A gifted orator, Argov was an eloquent and highly respected advocate of Israel's cause, and of its rightful place among the nations. Those who knew him were moved and inspired to work with him to bring understanding and peace to Israel and its neighbors. In June 2002, on the 20th anniversary of the assassination attempt, Israel Ambassador to Britain Zvi Shtauber said: "Shlomo Argov's life since that fateful evening illustrates the tragic capacity of terror to silence the very diplomacy that is needed to bring peace to all the peoples of the Middle East."

Foreign Minister Benjamin Netanyahu said that Argov was a "symbol and example" of the Israeli diplomat manning his post and facing the world on the diplomatic front. "Shlomo Argov was shot on his watch at one of Israel's most difficult hours, at the peak of a wave of PLO terror that then hit Israel," he said.

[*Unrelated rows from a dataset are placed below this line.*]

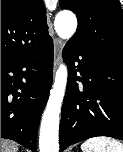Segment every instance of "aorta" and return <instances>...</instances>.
<instances>
[{
    "label": "aorta",
    "instance_id": "1",
    "mask_svg": "<svg viewBox=\"0 0 123 152\" xmlns=\"http://www.w3.org/2000/svg\"><path fill=\"white\" fill-rule=\"evenodd\" d=\"M55 30L64 40L70 39L76 31L77 19L70 11H61L55 18ZM67 67L61 64L56 71L49 100L42 116L39 149L40 152H58L59 150V122L62 101L67 85Z\"/></svg>",
    "mask_w": 123,
    "mask_h": 152
}]
</instances>
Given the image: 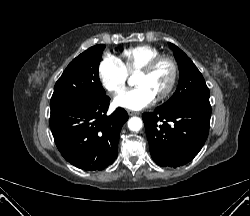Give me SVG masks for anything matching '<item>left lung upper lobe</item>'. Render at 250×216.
Here are the masks:
<instances>
[{"instance_id":"obj_1","label":"left lung upper lobe","mask_w":250,"mask_h":216,"mask_svg":"<svg viewBox=\"0 0 250 216\" xmlns=\"http://www.w3.org/2000/svg\"><path fill=\"white\" fill-rule=\"evenodd\" d=\"M177 60L180 78L173 96L160 106L165 111L195 106L211 111L210 92L205 80L191 59L177 46L169 43Z\"/></svg>"}]
</instances>
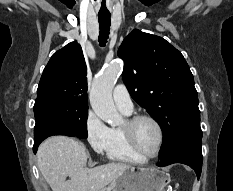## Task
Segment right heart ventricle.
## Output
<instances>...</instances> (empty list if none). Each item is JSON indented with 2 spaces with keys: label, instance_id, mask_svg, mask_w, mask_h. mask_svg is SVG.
<instances>
[{
  "label": "right heart ventricle",
  "instance_id": "right-heart-ventricle-1",
  "mask_svg": "<svg viewBox=\"0 0 233 191\" xmlns=\"http://www.w3.org/2000/svg\"><path fill=\"white\" fill-rule=\"evenodd\" d=\"M126 114V113H125ZM128 115V114H126ZM107 158L110 161L139 164L145 162L128 145L122 128H110V144L106 151Z\"/></svg>",
  "mask_w": 233,
  "mask_h": 191
}]
</instances>
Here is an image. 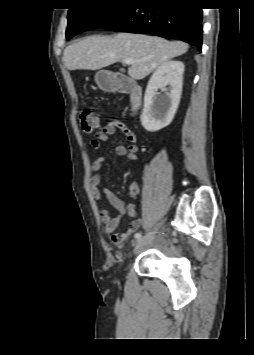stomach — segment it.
Masks as SVG:
<instances>
[{
  "instance_id": "1",
  "label": "stomach",
  "mask_w": 254,
  "mask_h": 355,
  "mask_svg": "<svg viewBox=\"0 0 254 355\" xmlns=\"http://www.w3.org/2000/svg\"><path fill=\"white\" fill-rule=\"evenodd\" d=\"M99 75H100V73H97L96 74V82L100 85V86H103V82L102 81H100V79H99Z\"/></svg>"
}]
</instances>
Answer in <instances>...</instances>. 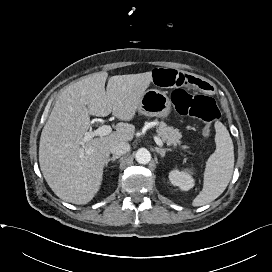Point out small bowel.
I'll use <instances>...</instances> for the list:
<instances>
[{
    "label": "small bowel",
    "instance_id": "small-bowel-1",
    "mask_svg": "<svg viewBox=\"0 0 272 272\" xmlns=\"http://www.w3.org/2000/svg\"><path fill=\"white\" fill-rule=\"evenodd\" d=\"M153 80L158 86L164 88L189 87L202 91L211 89L208 82L175 69H155L153 71Z\"/></svg>",
    "mask_w": 272,
    "mask_h": 272
}]
</instances>
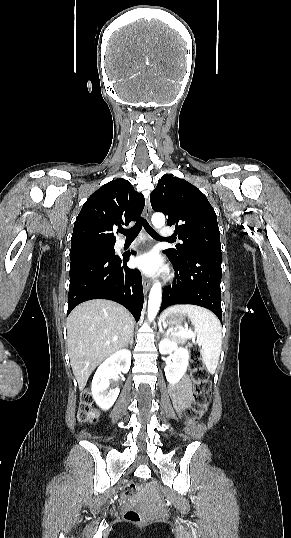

Former Jerusalem mayor Teddy Kollek wrote in 1983, in a preface to a collection of Argov's speeches writings entitled An Ambassador Speaks Out: "Shlomo Argov has become a symbol of the Israeli diplomat who today not only fights for his country's cause under most difficult circumstances, but also risks his very life in doing so... Shlomo applied himself to the Foreign Service with a particular single-mindedness, regarding it as both a profession and a mission in life. He aspired to perfection and never relented in his efforts in search of new waSys to fight more effectively on the diplomatic front for the just cause of Israel."

Hava, devoted wife of Shlomo Argov, passed away in May 2002. He was survived by a son and two daughters - Gideon, 47, Yehudit, 44, and Edna, 35.